Now, I know nothing about chiropractors and so I’m in no position to comment on whether or not they are nothing but a bunch of quacks peddling a lot of twaddle. You can read the original article from The Guardian here and form your own view.
Another example of quacks trying to use English libel law to stifle criticism can be read here: The Doctor Will Sue You Now. (I say “another” in the general sense of the word rather than to imply that the BCA’s libel claim was the previous “example” of quacks acting in this way, for the benefit of any libel lawyers who haven’t got anything better to do with their time.)
Interesting though this all is, and crucial from a free speech and scientific investigation perspective, what caught my eye was the report in the The Times claiming that Dr Singh stands to “lose £60,000 in legal costs despite winning. … Although Dr Singh’s lawyers will pursue the BCA for costs, he is likely to recover only 70 per cent of the £200,000 he has spent on defending himself. … [His solicitor] noted, however, that defendants rarely recovered more than 70 per cent of their costs even when libel actions were dropped”.
Why should Dr Singh only recover 70% of his costs? It is certainly entirely common on a between the parties detailed assessment for bills to be reduced by at least 30%. That, however, is not the same thing as saying that the unrecovered balance is “reasonable” on a solicitor/own client basis. Those working in the field of legal costs law will recognise the idea of “solicitor/own client” costs that cannot be recovered from the other side. As Ian Moxton, writing in the Association of Law Costs Draftsmen’s Costs Lawyer magazine, recently recognised, there appears to be no definitive definition of what falls into this category.
It would generally be recognised, for example, that a solicitor’s time spent travelling to the home of a client who was perfectly able to travel themselves would be solicitor/own client in nature. A fit client would be expected to travel to his solicitor. Very nice if the solicitor is prepared to come to you but you cannot expect the other side to pay for this “luxury”. Equally, a demanding client who wants to be updated every 5 minutes on the progress of a claim is likely to produce additional unnecessary work that would be classed as “solicitor/own client”. However, in normal cases this element of a claim is likely to be very small. It certainly would not account for a 30% shortfall.
The 30% element is likely to fall into one or more of the following categories. Firstly, a court might conclude that the hourly rates agreed between Dr Singh and his solicitors are too high and award, as against BCA, an amount that it considers to be reasonable and proportionate. Dr Singh would be potentially liable for the shortfall. However, if his solicitors are charging the "going rate" for that type of work then normally the court would allow those rates. Secondly, a court may consider that the fees of Counsel are too high. Again, the same considerations apply as for the hourly rates.

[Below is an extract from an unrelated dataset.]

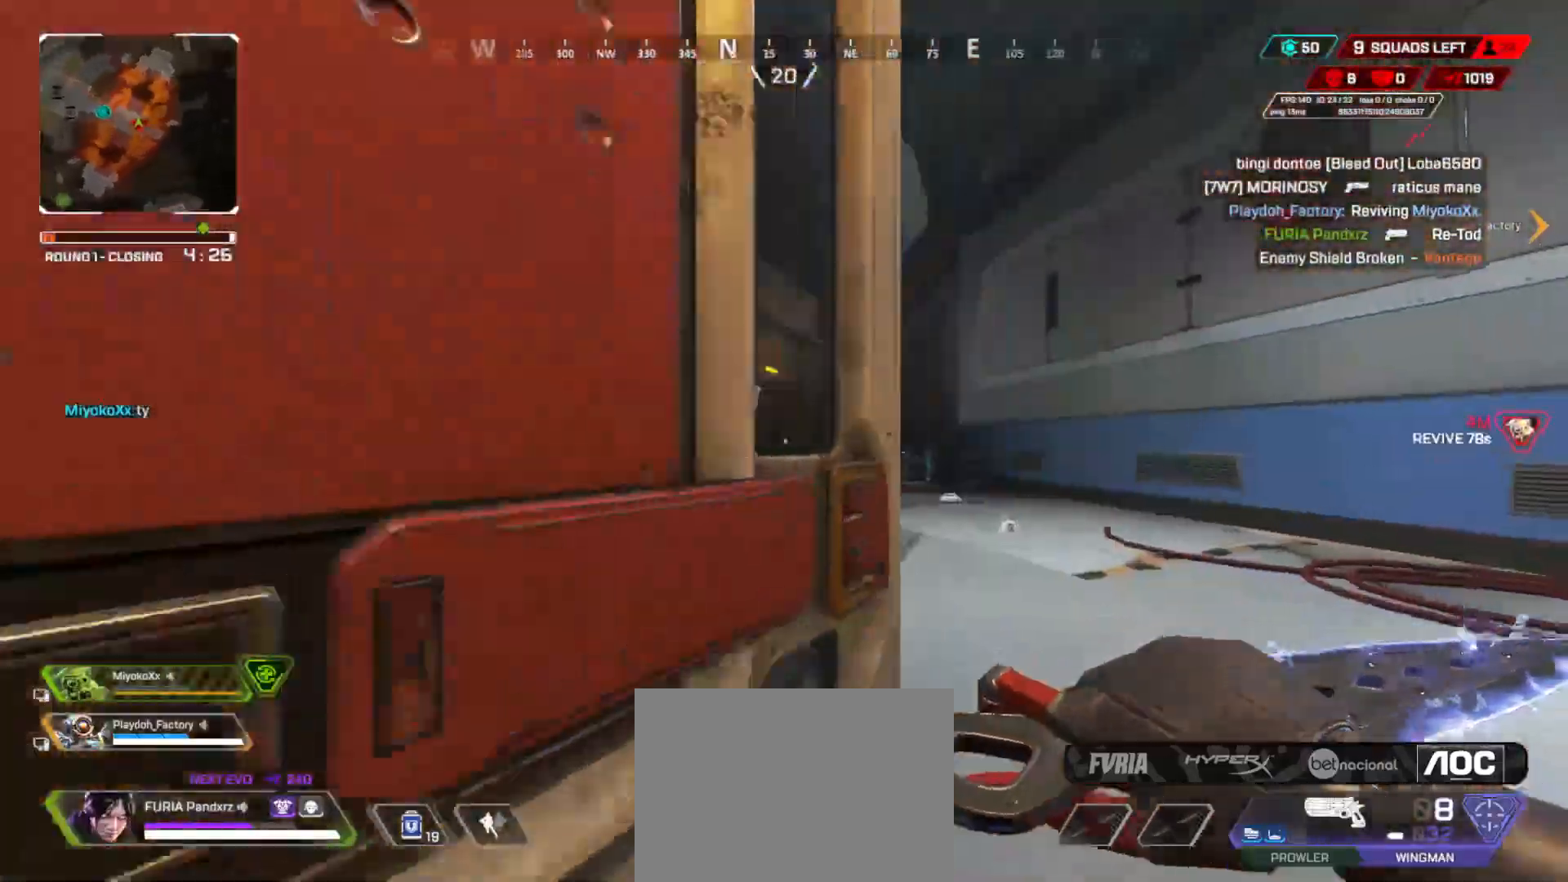
{"buttons": ["B"], "left_stick": "up", "right_stick": "center", "button_events": [[33, "B", "down"], [67, "L3", "up"], [317, "B", "up"], [367, "B", "down"], [367, "L3", "down"], [501, "L3", "up"]]}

Of course, the fact that a solicitor/own client assessment is on the indemnity basis whereas most between the parties assessments are on the standard basis may make a difference in the rough-and-tumble of detailed assessment. The third area where significant reductions might be expected is in relation to document time. It is fairly common for significant reductions to be made to time spent working on documents. However, this is usually because too long is being claimed for the work. If a judge has decided on a between the parties assessment that the time claimed is too long then exactly the same should apply on a solicitor/own client assessment. A client should never find themselves faced with having to pay a “shortfall” because his solicitor has taken too long over a task.
Cook on Costs recounts the story of Lord Benson asking Mr Justice Templeman what the difference between solicitor and client costs and party and party costs was and receiving the reply: “33 1/3”. Although that may have been about right at the time, Cook on Costs goes on to quote Jeremy Rawkins, President of the Association of District Judges, summarising the position in 2005 that: “The valuable demarcation between solicitor/client costs and party/party costs has been eroded so that there is no practical distinction”. That being the case, a successful defendant to a liable action should never find themselves with a 30% shortfall unless they have been overcharged by their lawyer. Of course, this is only my opinion and should not be treated as an assertion of fact.
The topicality of this issue is that for most personal injury claims it has become the norm for clients to have no interest in the level of costs that are being incurred because their solicitor will never pursue them for any shortfall. Lord Justice Jackson wants to revert to the position where clients do have an interest in the level of costs being incurred.
This also ties in with the news that the attempt to limit success fees in libel cases to 10% failed after a Commons’ committee voted against the proposal and as a result of the General Election being called.